Type the entries out once more. Match them exactly.

:: DATASET CONTENT ::

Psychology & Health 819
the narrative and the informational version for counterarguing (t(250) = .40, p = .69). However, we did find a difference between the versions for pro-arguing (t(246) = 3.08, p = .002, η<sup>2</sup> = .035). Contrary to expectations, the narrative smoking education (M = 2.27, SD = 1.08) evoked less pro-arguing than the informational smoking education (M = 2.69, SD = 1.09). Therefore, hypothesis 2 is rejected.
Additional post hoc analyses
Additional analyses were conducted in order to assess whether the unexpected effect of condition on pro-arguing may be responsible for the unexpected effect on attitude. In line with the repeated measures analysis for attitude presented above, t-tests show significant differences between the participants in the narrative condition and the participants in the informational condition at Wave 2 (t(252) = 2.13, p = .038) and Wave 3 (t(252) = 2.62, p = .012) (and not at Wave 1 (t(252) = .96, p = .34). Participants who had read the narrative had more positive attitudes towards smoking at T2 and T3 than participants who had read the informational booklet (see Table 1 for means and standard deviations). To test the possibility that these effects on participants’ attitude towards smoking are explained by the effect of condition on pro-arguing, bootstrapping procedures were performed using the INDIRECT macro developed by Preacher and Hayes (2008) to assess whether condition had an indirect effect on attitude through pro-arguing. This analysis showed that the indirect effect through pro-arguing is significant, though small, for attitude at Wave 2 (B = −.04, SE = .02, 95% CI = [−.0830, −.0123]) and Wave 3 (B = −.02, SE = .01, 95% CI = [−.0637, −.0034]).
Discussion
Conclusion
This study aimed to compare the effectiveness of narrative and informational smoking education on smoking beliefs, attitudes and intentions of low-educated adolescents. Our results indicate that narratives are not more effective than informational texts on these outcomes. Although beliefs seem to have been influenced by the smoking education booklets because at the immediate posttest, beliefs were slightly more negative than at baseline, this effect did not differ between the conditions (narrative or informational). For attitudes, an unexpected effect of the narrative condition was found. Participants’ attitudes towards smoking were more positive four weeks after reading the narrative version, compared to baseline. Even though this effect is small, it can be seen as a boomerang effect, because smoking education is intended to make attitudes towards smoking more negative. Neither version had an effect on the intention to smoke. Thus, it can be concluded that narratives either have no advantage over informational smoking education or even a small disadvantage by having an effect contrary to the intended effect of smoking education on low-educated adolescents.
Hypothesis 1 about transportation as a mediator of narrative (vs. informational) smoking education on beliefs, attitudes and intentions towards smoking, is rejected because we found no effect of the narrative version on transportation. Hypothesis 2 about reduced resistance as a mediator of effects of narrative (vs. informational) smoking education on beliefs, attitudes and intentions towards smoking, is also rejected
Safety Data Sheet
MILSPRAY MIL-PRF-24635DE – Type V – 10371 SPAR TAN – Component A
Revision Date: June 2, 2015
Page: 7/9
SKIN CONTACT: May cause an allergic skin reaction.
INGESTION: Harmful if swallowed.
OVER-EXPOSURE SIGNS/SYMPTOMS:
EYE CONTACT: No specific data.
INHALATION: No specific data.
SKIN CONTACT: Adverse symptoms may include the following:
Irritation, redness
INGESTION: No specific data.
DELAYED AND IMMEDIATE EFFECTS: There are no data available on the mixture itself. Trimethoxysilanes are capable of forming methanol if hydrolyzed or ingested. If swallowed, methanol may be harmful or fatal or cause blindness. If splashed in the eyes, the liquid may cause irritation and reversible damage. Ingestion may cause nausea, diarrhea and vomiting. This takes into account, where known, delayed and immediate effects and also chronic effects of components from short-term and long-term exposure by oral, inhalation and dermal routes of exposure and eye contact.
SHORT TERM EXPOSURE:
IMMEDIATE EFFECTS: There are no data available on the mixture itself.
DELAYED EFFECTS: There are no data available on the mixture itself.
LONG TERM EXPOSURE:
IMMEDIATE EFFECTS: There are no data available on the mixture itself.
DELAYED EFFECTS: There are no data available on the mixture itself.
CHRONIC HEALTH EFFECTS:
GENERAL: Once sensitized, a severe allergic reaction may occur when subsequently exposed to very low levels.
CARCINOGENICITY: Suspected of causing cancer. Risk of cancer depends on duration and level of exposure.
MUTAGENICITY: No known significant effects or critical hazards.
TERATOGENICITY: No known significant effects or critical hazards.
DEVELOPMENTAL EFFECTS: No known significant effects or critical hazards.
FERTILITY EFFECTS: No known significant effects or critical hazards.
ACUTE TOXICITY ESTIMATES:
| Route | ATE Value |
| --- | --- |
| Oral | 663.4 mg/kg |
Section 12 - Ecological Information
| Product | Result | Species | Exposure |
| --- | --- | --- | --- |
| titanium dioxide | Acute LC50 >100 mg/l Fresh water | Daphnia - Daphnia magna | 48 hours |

:::

• EXPECTED ANSWER
Psychology & Health 819
the narrative and the informational version for counterarguing (t(250) = .40, p = .69). However, we did find a difference between the versions for pro-arguing (t(246) = 3.08, p = .002, η<sup>2</sup> = .035). Contrary to expectations, the narrative smoking education (M = 2.27, SD = 1.08) evoked less pro-arguing than the informational smoking education (M = 2.69, SD = 1.09). Therefore, hypothesis 2 is rejected.
Additional post hoc analyses
Additional analyses were conducted in order to assess whether the unexpected effect of condition on pro-arguing may be responsible for the unexpected effect on attitude. In line with the repeated measures analysis for attitude presented above, t-tests show significant differences between the participants in the narrative condition and the participants in the informational condition at Wave 2 (t(252) = 2.13, p = .038) and Wave 3 (t(252) = 2.62, p = .012) (and not at Wave 1 (t(252) = .96, p = .34). Participants who had read the narrative had more positive attitudes towards smoking at T2 and T3 than participants who had read the informational booklet (see Table 1 for means and standard deviations). To test the possibility that these effects on participants’ attitude towards smoking are explained by the effect of condition on pro-arguing, bootstrapping procedures were performed using the INDIRECT macro developed by Preacher and Hayes (2008) to assess whether condition had an indirect effect on attitude through pro-arguing. This analysis showed that the indirect effect through pro-arguing is significant, though small, for attitude at Wave 2 (B = −.04, SE = .02, 95% CI = [−.0830, −.0123]) and Wave 3 (B = −.02, SE = .01, 95% CI = [−.0637, −.0034]).
Discussion
Conclusion
This study aimed to compare the effectiveness of narrative and informational smoking education on smoking beliefs, attitudes and intentions of low-educated adolescents. Our results indicate that narratives are not more effective than informational texts on these outcomes. Although beliefs seem to have been influenced by the smoking education booklets because at the immediate posttest, beliefs were slightly more negative than at baseline, this effect did not differ between the conditions (narrative or informational). For attitudes, an unexpected effect of the narrative condition was found. Participants’ attitudes towards smoking were more positive four weeks after reading the narrative version, compared to baseline. Even though this effect is small, it can be seen as a boomerang effect, because smoking education is intended to make attitudes towards smoking more negative. Neither version had an effect on the intention to smoke. Thus, it can be concluded that narratives either have no advantage over informational smoking education or even a small disadvantage by having an effect contrary to the intended effect of smoking education on low-educated adolescents.
Hypothesis 1 about transportation as a mediator of narrative (vs. informational) smoking education on beliefs, attitudes and intentions towards smoking, is rejected because we found no effect of the narrative version on transportation. Hypothesis 2 about reduced resistance as a mediator of effects of narrative (vs. informational) smoking education on beliefs, attitudes and intentions towards smoking, is also rejected
Safety Data Sheet
MILSPRAY MIL-PRF-24635DE – Type V – 10371 SPAR TAN – Component A
Revision Date: June 2, 2015
Page: 7/9
SKIN CONTACT: May cause an allergic skin reaction.
INGESTION: Harmful if swallowed.
OVER-EXPOSURE SIGNS/SYMPTOMS:
EYE CONTACT: No specific data.
INHALATION: No specific data.
SKIN CONTACT: Adverse symptoms may include the following:
Irritation, redness
INGESTION: No specific data.
DELAYED AND IMMEDIATE EFFECTS: There are no data available on the mixture itself. Trimethoxysilanes are capable of forming methanol if hydrolyzed or ingested. If swallowed, methanol may be harmful or fatal or cause blindness. If splashed in the eyes, the liquid may cause irritation and reversible damage. Ingestion may cause nausea, diarrhea and vomiting. This takes into account, where known, delayed and immediate effects and also chronic effects of components from short-term and long-term exposure by oral, inhalation and dermal routes of exposure and eye contact.
SHORT TERM EXPOSURE:
IMMEDIATE EFFECTS: There are no data available on the mixture itself.
DELAYED EFFECTS: There are no data available on the mixture itself.
LONG TERM EXPOSURE:
IMMEDIATE EFFECTS: There are no data available on the mixture itself.
DELAYED EFFECTS: There are no data available on the mixture itself.
CHRONIC HEALTH EFFECTS:
GENERAL: Once sensitized, a severe allergic reaction may occur when subsequently exposed to very low levels.
CARCINOGENICITY: Suspected of causing cancer. Risk of cancer depends on duration and level of exposure.
MUTAGENICITY: No known significant effects or critical hazards.
TERATOGENICITY: No known significant effects or critical hazards.
DEVELOPMENTAL EFFECTS: No known significant effects or critical hazards.
FERTILITY EFFECTS: No known significant effects or critical hazards.
ACUTE TOXICITY ESTIMATES:
| Route | ATE Value |
| --- | --- |
| Oral | 663.4 mg/kg |
Section 12 - Ecological Information
| Product | Result | Species | Exposure |
| --- | --- | --- | --- |
| titanium dioxide | Acute LC50 >100 mg/l Fresh water | Daphnia - Daphnia magna | 48 hours |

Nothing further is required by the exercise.